Problem requirements: Return every one of the records below verbatim, line for line, without changing anything.
= = = =
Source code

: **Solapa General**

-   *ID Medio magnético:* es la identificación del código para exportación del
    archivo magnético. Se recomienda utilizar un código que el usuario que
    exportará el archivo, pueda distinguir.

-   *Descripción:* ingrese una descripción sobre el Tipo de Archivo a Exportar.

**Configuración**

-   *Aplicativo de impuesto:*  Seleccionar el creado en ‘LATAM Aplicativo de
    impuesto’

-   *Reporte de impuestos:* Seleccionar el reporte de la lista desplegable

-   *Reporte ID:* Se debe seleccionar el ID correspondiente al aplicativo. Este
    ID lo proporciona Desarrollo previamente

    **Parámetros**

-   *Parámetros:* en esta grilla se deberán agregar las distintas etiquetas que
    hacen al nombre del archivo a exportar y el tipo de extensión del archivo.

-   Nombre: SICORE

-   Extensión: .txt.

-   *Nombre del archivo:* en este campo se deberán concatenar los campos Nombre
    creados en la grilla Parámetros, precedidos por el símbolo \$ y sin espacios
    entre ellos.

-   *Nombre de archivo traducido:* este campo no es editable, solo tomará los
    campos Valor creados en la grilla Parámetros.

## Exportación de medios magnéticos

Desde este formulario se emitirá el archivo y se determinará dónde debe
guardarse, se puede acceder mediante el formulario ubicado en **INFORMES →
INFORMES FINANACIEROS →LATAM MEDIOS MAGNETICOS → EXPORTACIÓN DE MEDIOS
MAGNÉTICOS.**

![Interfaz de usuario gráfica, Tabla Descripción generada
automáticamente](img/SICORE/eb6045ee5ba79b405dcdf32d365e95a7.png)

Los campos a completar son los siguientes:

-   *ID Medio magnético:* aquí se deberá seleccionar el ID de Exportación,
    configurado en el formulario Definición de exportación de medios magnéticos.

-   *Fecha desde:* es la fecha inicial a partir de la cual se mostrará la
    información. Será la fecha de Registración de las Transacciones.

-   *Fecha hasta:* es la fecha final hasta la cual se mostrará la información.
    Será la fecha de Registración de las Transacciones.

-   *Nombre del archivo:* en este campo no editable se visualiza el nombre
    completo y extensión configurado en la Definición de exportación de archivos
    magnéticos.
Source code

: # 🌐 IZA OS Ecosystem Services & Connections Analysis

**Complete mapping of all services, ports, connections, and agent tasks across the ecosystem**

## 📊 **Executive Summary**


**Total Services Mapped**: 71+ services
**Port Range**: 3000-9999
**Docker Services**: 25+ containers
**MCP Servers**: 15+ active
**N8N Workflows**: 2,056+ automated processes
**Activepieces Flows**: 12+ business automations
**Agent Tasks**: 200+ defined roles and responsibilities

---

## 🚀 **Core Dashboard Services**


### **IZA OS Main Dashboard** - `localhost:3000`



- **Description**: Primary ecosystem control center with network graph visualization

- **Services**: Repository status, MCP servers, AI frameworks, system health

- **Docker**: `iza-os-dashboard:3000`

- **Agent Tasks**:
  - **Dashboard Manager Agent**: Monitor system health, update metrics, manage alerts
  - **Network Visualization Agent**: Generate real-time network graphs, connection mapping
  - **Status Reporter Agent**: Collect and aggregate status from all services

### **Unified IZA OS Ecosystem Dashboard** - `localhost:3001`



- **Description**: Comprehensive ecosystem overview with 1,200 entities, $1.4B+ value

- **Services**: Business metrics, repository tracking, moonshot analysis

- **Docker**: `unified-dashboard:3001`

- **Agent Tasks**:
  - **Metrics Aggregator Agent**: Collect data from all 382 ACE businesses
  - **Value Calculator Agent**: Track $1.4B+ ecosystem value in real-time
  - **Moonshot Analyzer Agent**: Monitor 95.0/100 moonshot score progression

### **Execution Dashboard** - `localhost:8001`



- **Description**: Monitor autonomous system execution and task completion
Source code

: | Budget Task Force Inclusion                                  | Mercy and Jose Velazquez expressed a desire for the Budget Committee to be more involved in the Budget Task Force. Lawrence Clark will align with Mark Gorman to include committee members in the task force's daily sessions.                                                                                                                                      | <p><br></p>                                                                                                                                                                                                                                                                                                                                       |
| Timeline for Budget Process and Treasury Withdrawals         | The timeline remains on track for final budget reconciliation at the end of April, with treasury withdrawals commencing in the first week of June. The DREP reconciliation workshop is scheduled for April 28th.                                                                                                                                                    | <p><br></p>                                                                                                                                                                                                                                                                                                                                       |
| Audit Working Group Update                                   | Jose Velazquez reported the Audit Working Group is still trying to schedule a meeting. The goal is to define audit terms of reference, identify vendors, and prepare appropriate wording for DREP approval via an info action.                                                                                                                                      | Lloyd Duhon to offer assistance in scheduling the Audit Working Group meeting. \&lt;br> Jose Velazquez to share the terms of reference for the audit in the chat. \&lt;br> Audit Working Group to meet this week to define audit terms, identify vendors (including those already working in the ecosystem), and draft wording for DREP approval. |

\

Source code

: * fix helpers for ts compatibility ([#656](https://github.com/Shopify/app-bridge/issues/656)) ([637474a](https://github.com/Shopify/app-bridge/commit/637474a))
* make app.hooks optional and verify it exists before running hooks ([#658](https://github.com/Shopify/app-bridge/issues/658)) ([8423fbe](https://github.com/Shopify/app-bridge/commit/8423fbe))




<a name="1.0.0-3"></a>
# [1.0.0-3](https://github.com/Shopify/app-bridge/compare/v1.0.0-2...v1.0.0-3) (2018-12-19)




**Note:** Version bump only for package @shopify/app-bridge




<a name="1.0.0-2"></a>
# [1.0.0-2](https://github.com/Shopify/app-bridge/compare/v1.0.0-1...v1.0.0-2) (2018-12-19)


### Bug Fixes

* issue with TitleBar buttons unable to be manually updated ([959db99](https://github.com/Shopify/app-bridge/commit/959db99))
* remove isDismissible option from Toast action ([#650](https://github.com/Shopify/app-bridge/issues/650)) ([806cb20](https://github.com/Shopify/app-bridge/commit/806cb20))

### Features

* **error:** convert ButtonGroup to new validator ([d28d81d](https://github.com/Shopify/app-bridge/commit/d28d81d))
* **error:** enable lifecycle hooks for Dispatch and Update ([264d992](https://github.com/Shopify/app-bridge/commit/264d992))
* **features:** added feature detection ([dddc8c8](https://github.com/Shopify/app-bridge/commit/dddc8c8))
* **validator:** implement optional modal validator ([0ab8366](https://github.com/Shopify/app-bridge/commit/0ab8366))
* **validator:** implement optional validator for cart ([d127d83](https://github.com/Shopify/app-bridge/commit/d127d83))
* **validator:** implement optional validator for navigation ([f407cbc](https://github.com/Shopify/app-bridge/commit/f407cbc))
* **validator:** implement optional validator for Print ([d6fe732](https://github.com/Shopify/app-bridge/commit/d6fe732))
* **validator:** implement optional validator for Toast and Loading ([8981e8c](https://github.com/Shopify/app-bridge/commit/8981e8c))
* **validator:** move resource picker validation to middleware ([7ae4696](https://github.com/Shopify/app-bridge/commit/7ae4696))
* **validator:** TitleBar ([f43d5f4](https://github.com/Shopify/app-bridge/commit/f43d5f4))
= = = =
Answer for the task:
Source code

: **Solapa General**

-   *ID Medio magnético:* es la identificación del código para exportación del
    archivo magnético. Se recomienda utilizar un código que el usuario que
    exportará el archivo, pueda distinguir.

-   *Descripción:* ingrese una descripción sobre el Tipo de Archivo a Exportar.

**Configuración**

-   *Aplicativo de impuesto:*  Seleccionar el creado en ‘LATAM Aplicativo de
    impuesto’

-   *Reporte de impuestos:* Seleccionar el reporte de la lista desplegable

-   *Reporte ID:* Se debe seleccionar el ID correspondiente al aplicativo. Este
    ID lo proporciona Desarrollo previamente

    **Parámetros**

-   *Parámetros:* en esta grilla se deberán agregar las distintas etiquetas que
    hacen al nombre del archivo a exportar y el tipo de extensión del archivo.

-   Nombre: SICORE

-   Extensión: .txt.

-   *Nombre del archivo:* en este campo se deberán concatenar los campos Nombre
    creados en la grilla Parámetros, precedidos por el símbolo \$ y sin espacios
    entre ellos.

-   *Nombre de archivo traducido:* este campo no es editable, solo tomará los
    campos Valor creados en la grilla Parámetros.

## Exportación de medios magnéticos

Desde este formulario se emitirá el archivo y se determinará dónde debe
guardarse, se puede acceder mediante el formulario ubicado en **INFORMES →
INFORMES FINANACIEROS →LATAM MEDIOS MAGNETICOS → EXPORTACIÓN DE MEDIOS
MAGNÉTICOS.**

![Interfaz de usuario gráfica, Tabla Descripción generada
automáticamente](img/SICORE/eb6045ee5ba79b405dcdf32d365e95a7.png)

Los campos a completar son los siguientes:

-   *ID Medio magnético:* aquí se deberá seleccionar el ID de Exportación,
    configurado en el formulario Definición de exportación de medios magnéticos.

-   *Fecha desde:* es la fecha inicial a partir de la cual se mostrará la
    información. Será la fecha de Registración de las Transacciones.

-   *Fecha hasta:* es la fecha final hasta la cual se mostrará la información.
    Será la fecha de Registración de las Transacciones.

-   *Nombre del archivo:* en este campo no editable se visualiza el nombre
    completo y extensión configurado en la Definición de exportación de archivos
    magnéticos.
Source code

: # 🌐 IZA OS Ecosystem Services & Connections Analysis

**Complete mapping of all services, ports, connections, and agent tasks across the ecosystem**

## 📊 **Executive Summary**


**Total Services Mapped**: 71+ services
**Port Range**: 3000-9999
**Docker Services**: 25+ containers
**MCP Servers**: 15+ active
**N8N Workflows**: 2,056+ automated processes
**Activepieces Flows**: 12+ business automations
**Agent Tasks**: 200+ defined roles and responsibilities

---

## 🚀 **Core Dashboard Services**


### **IZA OS Main Dashboard** - `localhost:3000`



- **Description**: Primary ecosystem control center with network graph visualization

- **Services**: Repository status, MCP servers, AI frameworks, system health

- **Docker**: `iza-os-dashboard:3000`

- **Agent Tasks**:
  - **Dashboard Manager Agent**: Monitor system health, update metrics, manage alerts
  - **Network Visualization Agent**: Generate real-time network graphs, connection mapping
  - **Status Reporter Agent**: Collect and aggregate status from all services

### **Unified IZA OS Ecosystem Dashboard** - `localhost:3001`



- **Description**: Comprehensive ecosystem overview with 1,200 entities, $1.4B+ value

- **Services**: Business metrics, repository tracking, moonshot analysis

- **Docker**: `unified-dashboard:3001`

- **Agent Tasks**:
  - **Metrics Aggregator Agent**: Collect data from all 382 ACE businesses
  - **Value Calculator Agent**: Track $1.4B+ ecosystem value in real-time
  - **Moonshot Analyzer Agent**: Monitor 95.0/100 moonshot score progression

### **Execution Dashboard** - `localhost:8001`



- **Description**: Monitor autonomous system execution and task completion
Source code

: | Budget Task Force Inclusion                                  | Mercy and Jose Velazquez expressed a desire for the Budget Committee to be more involved in the Budget Task Force. Lawrence Clark will align with Mark Gorman to include committee members in the task force's daily sessions.                                                                                                                                      | <p><br></p>                                                                                                                                                                                                                                                                                                                                       |
| Timeline for Budget Process and Treasury Withdrawals         | The timeline remains on track for final budget reconciliation at the end of April, with treasury withdrawals commencing in the first week of June. The DREP reconciliation workshop is scheduled for April 28th.                                                                                                                                                    | <p><br></p>                                                                                                                                                                                                                                                                                                                                       |
| Audit Working Group Update                                   | Jose Velazquez reported the Audit Working Group is still trying to schedule a meeting. The goal is to define audit terms of reference, identify vendors, and prepare appropriate wording for DREP approval via an info action.                                                                                                                                      | Lloyd Duhon to offer assistance in scheduling the Audit Working Group meeting. \&lt;br> Jose Velazquez to share the terms of reference for the audit in the chat. \&lt;br> Audit Working Group to meet this week to define audit terms, identify vendors (including those already working in the ecosystem), and draft wording for DREP approval. |

\

Source code

: * fix helpers for ts compatibility ([#656](https://github.com/Shopify/app-bridge/issues/656)) ([637474a](https://github.com/Shopify/app-bridge/commit/637474a))
* make app.hooks optional and verify it exists before running hooks ([#658](https://github.com/Shopify/app-bridge/issues/658)) ([8423fbe](https://github.com/Shopify/app-bridge/commit/8423fbe))




<a name="1.0.0-3"></a>
# [1.0.0-3](https://github.com/Shopify/app-bridge/compare/v1.0.0-2...v1.0.0-3) (2018-12-19)




**Note:** Version bump only for package @shopify/app-bridge




<a name="1.0.0-2"></a>
# [1.0.0-2](https://github.com/Shopify/app-bridge/compare/v1.0.0-1...v1.0.0-2) (2018-12-19)


### Bug Fixes

* issue with TitleBar buttons unable to be manually updated ([959db99](https://github.com/Shopify/app-bridge/commit/959db99))
* remove isDismissible option from Toast action ([#650](https://github.com/Shopify/app-bridge/issues/650)) ([806cb20](https://github.com/Shopify/app-bridge/commit/806cb20))

### Features

* **error:** convert ButtonGroup to new validator ([d28d81d](https://github.com/Shopify/app-bridge/commit/d28d81d))
* **error:** enable lifecycle hooks for Dispatch and Update ([264d992](https://github.com/Shopify/app-bridge/commit/264d992))
* **features:** added feature detection ([dddc8c8](https://github.com/Shopify/app-bridge/commit/dddc8c8))
* **validator:** implement optional modal validator ([0ab8366](https://github.com/Shopify/app-bridge/commit/0ab8366))
* **validator:** implement optional validator for cart ([d127d83](https://github.com/Shopify/app-bridge/commit/d127d83))
* **validator:** implement optional validator for navigation ([f407cbc](https://github.com/Shopify/app-bridge/commit/f407cbc))
* **validator:** implement optional validator for Print ([d6fe732](https://github.com/Shopify/app-bridge/commit/d6fe732))
* **validator:** implement optional validator for Toast and Loading ([8981e8c](https://github.com/Shopify/app-bridge/commit/8981e8c))
* **validator:** move resource picker validation to middleware ([7ae4696](https://github.com/Shopify/app-bridge/commit/7ae4696))
* **validator:** TitleBar ([f43d5f4](https://github.com/Shopify/app-bridge/commit/f43d5f4))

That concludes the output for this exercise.